Records provided:
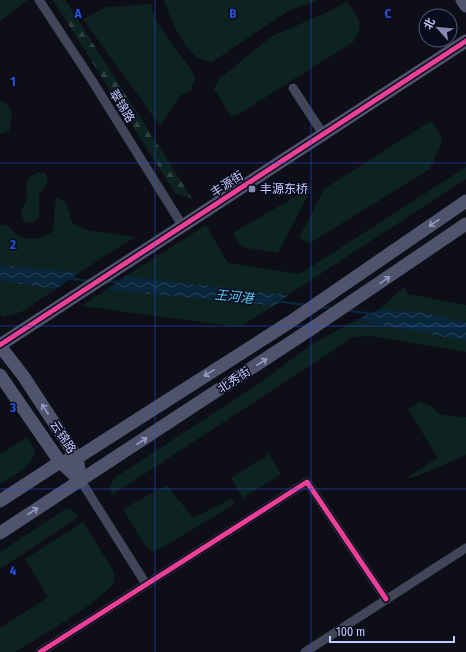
<svg xmlns="http://www.w3.org/2000/svg" width="466" height="652" viewBox="0 0 466 652" font-family="'Fira Sans Condensed','Noto Sans SC',sans-serif">
	<defs>
		<pattern id="forest-firs" width="22" height="20" patternUnits="userSpaceOnUse"><rect width="22" height="20" fill="#0d231f"/><path d="M5 1l3.5 6h-7zM16 11l3.5 6h-7z" fill="#2f4241"/></pattern>
		<pattern id="water-waves" width="16" height="10" patternUnits="userSpaceOnUse"><rect width="16" height="10" fill="#09263a"/><path d="M0 5q4-4 8 0t8 0" fill="none" stroke="#2b4458"/></pattern>
	</defs>
	<rect width="100%" height="100%" fill="#0e0e18"/>
	<!-- green -->
	<g fill="#0d231f">
		<path d="M 0,0 L 28,0 L 0,21 Z"/>
		<path d="M 164,0 L 318,0 L 288,11 L 212,62 C 209,61 203,61 200,59 C 183,49 170,19 164,0 Z"/>
		<path d="M 347,1 C 357,16 366,24 353,42 L 236,116 L 230,115 L 214,89 L 218,80 L 272,36 L 330,11 Z"/>
		<path d="M 151,4 L 156,21 L 192,71 L 195,78 L 191,90 L 180,96 L 160,126 L 83,19 L 107,7 Z"/>
		<path d="M 0,100 L 8,105 L 12,113 L 9,131 L 0,134 Z"/>
		<path d="M 431,121 L 439,132 L 442,141 L 430,169 L 310,243 L 299,238 L 324,189 Z"/>
		<path d="M 466,167 L 466,179 L 288,295 L 126,276 L 206,225 L 228,263 L 300,274 Z"/>
		<path d="M 38,172 L 45,173 L 48,181 L 39,195 L 39,217 L 32,223 L 24,222 L 21,212 L 28,195 L 26,186 L 29,177 Z"/>
		<path d="M 312,187 L 278,253 L 242,247 L 233,233 Z"/>
		<path d="M 56,198 L 65,201 L 73,224 L 87,230 L 135,237 L 80,272 L 0,265 L 0,225 L 6,224 C 21,241 34,244 53,231 Z"/>
		<path d="M 0,281 L 56,289 L 21,312 L 4,317 L 0,315 Z"/>
		<path d="M 404,287 L 408,294 L 466,305 L 466,322 L 426,313 L 380,309 Z"/>
		<path d="M 106,290 L 274,306 L 239,327 L 81,306 Z"/>
		<path d="M 356,320 L 466,341 L 466,352 L 370,336 L 352,337 L 328,354 L 112,495 L 110,486 L 113,479 L 261,382 L 312,344 Z"/>
		<path d="M 420,402 L 431,406 L 440,415 L 466,417 L 466,455 L 415,477 L 406,478 L 438,458 L 408,409 Z"/>
		<path d="M 27,437 L 35,451 C 32,468 14,475 0,484 L 0,454 Z"/>
		<path d="M 269,454 L 281,474 L 243,498 L 231,478 Z"/>
		<path d="M 167,485 L 193,518 L 231,499 L 235,504 L 160,549 L 152,552 L 144,544 L 123,509 Z"/>
		<path d="M 71,509 L 79,517 L 0,569 L 0,552 L 64,510 Z"/>
		<path d="M 83,522 L 113,570 C 114,573 115,578 114,582 C 105,600 35,639 15,652 L 0,652 L 0,628 L 48,597 L 25,559 Z"/>
	</g>
	<!-- forest -->
	<path fill="url(#forest-firs)" d="M 53,0 L 65,0 L 193,200 L 175,193 Z"/>
	<!-- water -->
	<g fill="url(#water-waves)">
		<path d="M 0,265 L 80,272 L 56,289 L 0,281 Z"/>
		<path d="M 126,276 L 288,295 L 274,306 L 106,290 Z"/>
		<path d="M 380,309 L 426,313 L 466,322 L 466,341 L 356,320 Z"/>
	</g>
	<g fill="none" stroke-linecap="round" stroke-linejoin="round">
		<!-- stream -->
		<g stroke="#09263a" stroke-width="2.5">
			<path d="M 68,278 L 89,281"/>
			<path d="M 106,281 L 119,282"/>
			<path d="M 277,301 L 306,305"/>
			<path d="M 320,307 L 333,308"/>
			<path d="M 346,310 L 371,314"/>
		</g>
		<!-- street -->
		<g stroke="#424659" stroke-width="9">
			<path d="M 39,0 L 91,79 L 182,225"/>
			<path d="M 293,88 L 323,134"/>
			<path d="M 81,481 L 146,584"/>
			<path d="M 40,652 L 307,482 L 386,599"/>
			<path d="M 305,652 L 466,548"/>
		</g>
		<!-- secondary -->
		<g stroke="#4f546c" stroke-width="13">
			<path d="M 462,0 L 466,6"/>
			<path d="M 0,345 L 466,41"/>
			<path d="M 0,346 L 24,377 L 77,458 L 81,481"/>
			<path d="M 0,375 L 60,462 L 81,481"/>
			<path d="M 0,501 L 60,462 L 77,458 L 290,322 L 466,201"/>
			<path d="M 0,533 L 311,329 L 466,224"/>
		</g>
		<defs>
			<g id="cycleway">
				<path d="M 0,345 L 466,41"/>
				<path d="M 40,652 L 307,482 L 386,599"/>
			</g>
		</defs>
		<!-- cycleway casing -->
		<use href="#cycleway" stroke="#0a0b1c" stroke-width="8"/>
		<!-- cycleway -->
		<use href="#cycleway" stroke="#ea4096" stroke-width="5"/>
	</g>
	<!-- one-way arrows -->
	<defs><path id="oneway-shaft" d="M-6 0H5M1.5-3L5.5 0L1.5 3" fill="none" stroke-width="1.6" stroke-linecap="round" stroke-linejoin="round"/></defs>
	<g stroke="#969bc4">
		<use href="#oneway-shaft" transform="translate(434 223) rotate(146)"/>
		<use href="#oneway-shaft" transform="translate(385 280) rotate(-35)"/>
		<use href="#oneway-shaft" transform="translate(262 362) rotate(-33)"/>
		<use href="#oneway-shaft" transform="translate(209 373) rotate(148)"/>
		<use href="#oneway-shaft" transform="translate(45 409) rotate(-123)"/>
		<use href="#oneway-shaft" transform="translate(142 441) rotate(-33)"/>
		<use href="#oneway-shaft" transform="translate(33 511) rotate(-33)"/>
	</g>
	<!-- grid -->
	<path fill="none" stroke="#2554da" stroke-width="1" stroke-opacity="0.55" d="M 155,0 L 155,652M 311,0 L 311,652M 0,163 L 466,163M 0,326 L 466,326M 0,489 L 466,489"/>
	<!-- markers -->
	<rect fill="#8589ae" stroke="#0a0b1c" stroke-width="1.5" x="248" y="185" width="8" height="8" rx="2"/>
	<g text-anchor="middle" stroke-width="3" stroke-linejoin="round" paint-order="stroke">
		<!-- street labels -->
		<g font-size="12" fill="#c5cbff" stroke="#0a0b1c">
			<text transform="translate(122 106) rotate(58)" y="4">翠锦路</text>
			<text transform="translate(227 184) rotate(-33)" y="4">丰源街</text>
			<text transform="translate(234 380) rotate(-33)" y="4">北秀街</text>
			<text transform="translate(63 437) rotate(57)" y="4">云锦路</text>
		</g>
		<!-- poi labels -->
		<g font-size="12" fill="#c5cbff" stroke="#0a0b1c" text-anchor="start">
			<text x="260" y="193">丰源东桥</text>
		</g>
		<!-- water labels -->
		<g font-size="13" font-style="italic" fill="#53d5ff" stroke="#0a0b1c">
			<text transform="translate(234 296) rotate(6)" y="5">王河港</text>
		</g>
	</g>
	<g font-size="13" text-anchor="middle" font-weight="bold" fill="#2554da" stroke="#0a0b1c" stroke-width="3" stroke-linejoin="round" paint-order="stroke">
		<text x="78" y="18">A</text>
		<text x="233" y="18">B</text>
		<text x="388" y="18">C</text>
		<text x="13" y="86">1</text>
		<text x="13" y="249">2</text>
		<text x="13" y="412">3</text>
		<text x="13" y="575">4</text>
	</g>
	<!-- north arrow -->
	<g transform="translate(438 28) rotate(297)"><circle r="19" fill="#0a0b1c" stroke="#555877"/>
	<path d="M0-3L7 15L0 10L-7 15Z" fill="#8589ae"/>
	<text y="-6" font-size="11" font-weight="bold" text-anchor="middle" fill="#c5cbff">北</text>
	</g>
	<!-- scale -->
	<path d="M330 636v6h124v-6" fill="none" stroke="#c5cbff" stroke-width="2"/>
	<text x="336" y="636" font-size="12" fill="#c5cbff" stroke="#0a0b1c" stroke-width="3" paint-order="stroke">100 m</text>
</svg>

Try it: Set down, from the entries above, exactly the lines from the one with "0,346 L 24,377" up to and including the one with "<!-- cycleway -->", and no other lines.

Answer box:
			<path d="M 0,346 L 24,377 L 77,458 L 81,481"/>
			<path d="M 0,375 L 60,462 L 81,481"/>
			<path d="M 0,501 L 60,462 L 77,458 L 290,322 L 466,201"/>
			<path d="M 0,533 L 311,329 L 466,224"/>
		</g>
		<defs>
			<g id="cycleway">
				<path d="M 0,345 L 466,41"/>
				<path d="M 40,652 L 307,482 L 386,599"/>
			</g>
		</defs>
		<!-- cycleway casing -->
		<use href="#cycleway" stroke="#0a0b1c" stroke-width="8"/>
		<!-- cycleway -->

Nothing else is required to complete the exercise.